İktidar olsaydı aynı şeyler MHP’ye de yapılacaktı...
Türkiye'ye de askeri
darbeye giden günler, aylar ve yıllarda MHP kitlesi kullanılmıştır.
Daha doğrusu bu kitlenin vatan, millet, mukaddesat konularındaki yaklaşımları suiistimal edilmiştir.
Fakat her darbeden sonra bu kitle de ne hikmetse hep safdışı edilenler kervanına katıldı.
1960 darbesinde
Alparslan Türkeş'in rolü büyük olmuştur, ama daha sonra Türkeş ve adamları bir şekilde
tasfiye edilerek
yurt dışına sürülmüştür. Cumhuriyetçi Köylü
Millet Partisi'nde görev alan Türkeş ve arkadaşları, 1965'ten 1972 muhtırasına kadar, oradan da 1980 darbesine kadar üstlerine düşen her şeyi yaptılar.
Her defasında
senaryo Kemalist elitin oldu. Fakat oyuncular Milliyetçiler, ülkücüler ve solcular oldu.
Onlar komünizme karşı mücadele ettiklerini sanıyorlardı.
Ne oldu?
Devlet solcularla birlikte onları da astı. Hem de bir sağdan bir soldan mantığıyla... O dönemde cezaevlerinde işkence gören ülkücülerden bir kısmı hâlâ MHP saflarında.
28 Şubat'ta da ülkede irticaya karşı mücadele adı altında ülkücüler arasına sokulan nifak sokuldu.
Milliyetçilik ideolojisinin
inanç boyutu yok sayılarak Türkçü, Kızılelmacı ve içi boşaltılmış milliyetçilik karışımı bir
nane olan "Ulusalcılık" kavramı hortlatıldı. Perinçek ve MHP ulusalcılık ideolojisi ile bir araya getirilmeye çalışıldı.
Yakın tarihimiz
Ülkücülerin her defasında aldatıldığını gösteriyor.
Vatan, millet, devlet vs. denilerek sahaya çekilen ülkücüler iş devlet yönetimin gelince sürekli saf dışı edildiler. Tıpkı "Kalkınız ey ehli vatan dediler, ayağa kalktık, bir baktık ki, yerimize oturmuşlar biz ayakta kaldık" sözlerinde olduğu gibi.

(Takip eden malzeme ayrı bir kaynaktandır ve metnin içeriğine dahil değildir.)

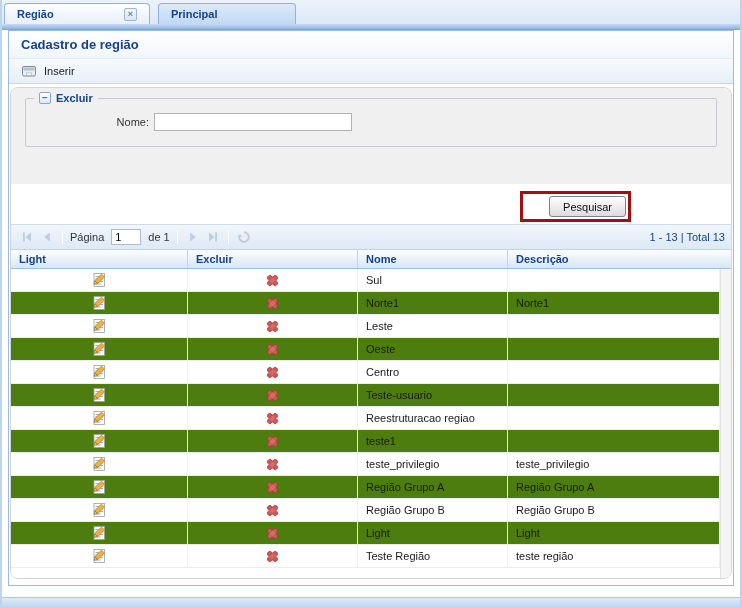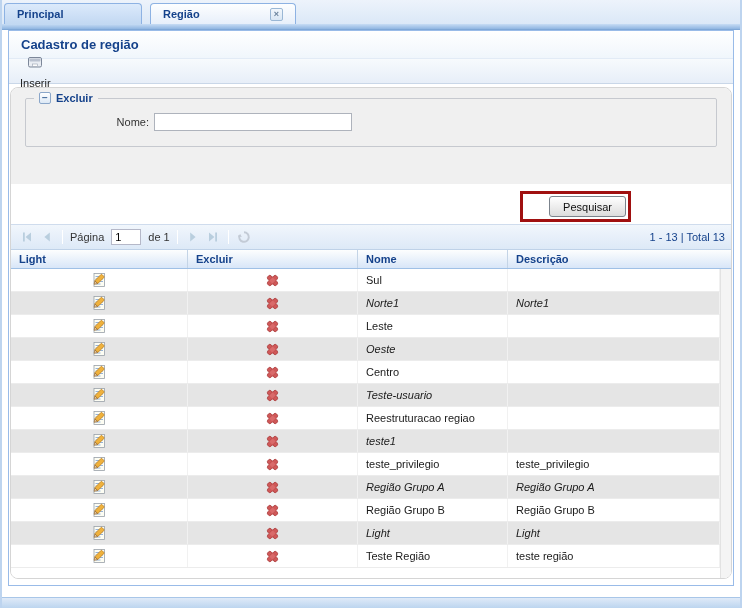"Principal" div.tab { order: before "Região" -> after "Região" }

Peki yaşadığımız şu son darbe sürecinde, 27
Nisan muhtırası, 367 kataküllisi vs. MHP ne yapmıştır, ne yapmaktadır?
Bu süreçte MHP'liler şehit cenazelerinde kabaran milliyetçilik duygularının istismarıyla ulusalcı mitinglere çekilmeye çalışıldılar.
CHP ve MHP seçimlerde
işbirliği yapacaktı güya.
Bu oyuna gelinmedi.
22 Temmuz sonrası ortaya çıkan tabloda MHP lideri
Devlet Bahçeli Jakoben kökten Kemalistlerin TBMM'yi kilitlemek, cumhurbaşkanını
AK Parti'ye seçtirmemek oyunlarını bozdu. Böylece milletten büyük bir takdir aldı. Hatta başörtüsü yasağının kaldırılmasına yol açacak anayasa değişikliğine de
destek verdi.
Ancak MHP'nin bu milletten yana tavırlarını AK Parti'ye açılan
kapatma davasından sonra MHP'de görememekteyiz.

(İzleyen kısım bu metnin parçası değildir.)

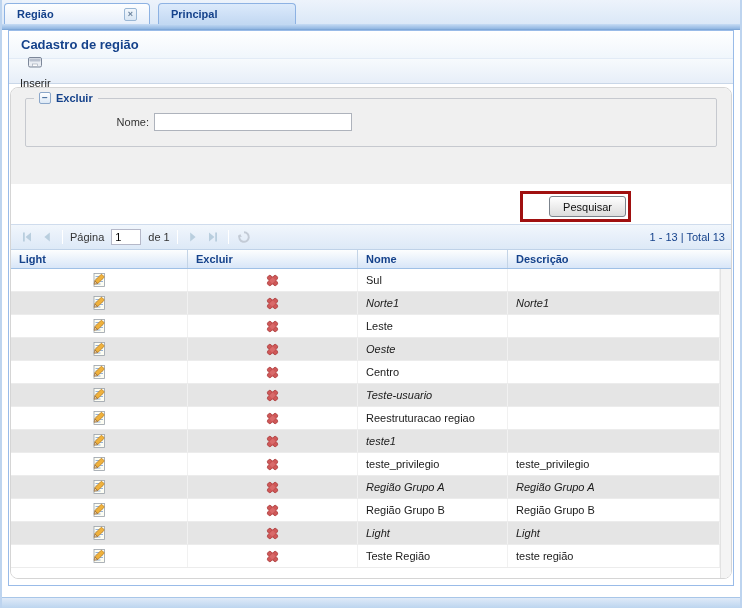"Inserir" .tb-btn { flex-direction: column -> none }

Bu süreç MHP'nin duruşunu bozdu. AK Parti'yi savunmak ile milli iradeyi savunmak arasındaki ince çizgiyi algılayamadı.
MHP'nin bu tavrı hâlâ sürmekte.
Türkiye'de yaşanan mücadele dış destekli statüko ile demokratik değişim dinamiği arasında devlet
iktidarının paylaşımı noktasında yaşanan güç mücadelesidir. Laiklik ve rejim tartışmaları asla değildir.
Böyle kuruldu, böyle gelmiş böyle gidecek diyenlerle, böyle gelmiş ancak böyle gitmez diyenler arasındadır mücadele. E, Y, D muhtıraları vs hepsi statülerini güçlerini, iktidarlarını kaybedenler tarafından veriliyor. Kayıplar arttıkça mücadele kızışıyor. AK Parti bu süreçte hep dik durdu. MHP ise son dönemde 22 Temmuz sonrası gösterdiği basireti göstermiyor.
Elbette bir kırılma yaşanıyor. Bu kırılma noktasında MHP'den beklenen 60 yıldır bedelini fazlaca ödeyen kitlenin ve milletin isteklerini göz önüne almasıdır. AK Parti'den değil milletten yana tavır koymasıdır. Bugün AK Parti yerinde MHP olsaydı aynı şeyler MHP'ye yapılacaktı!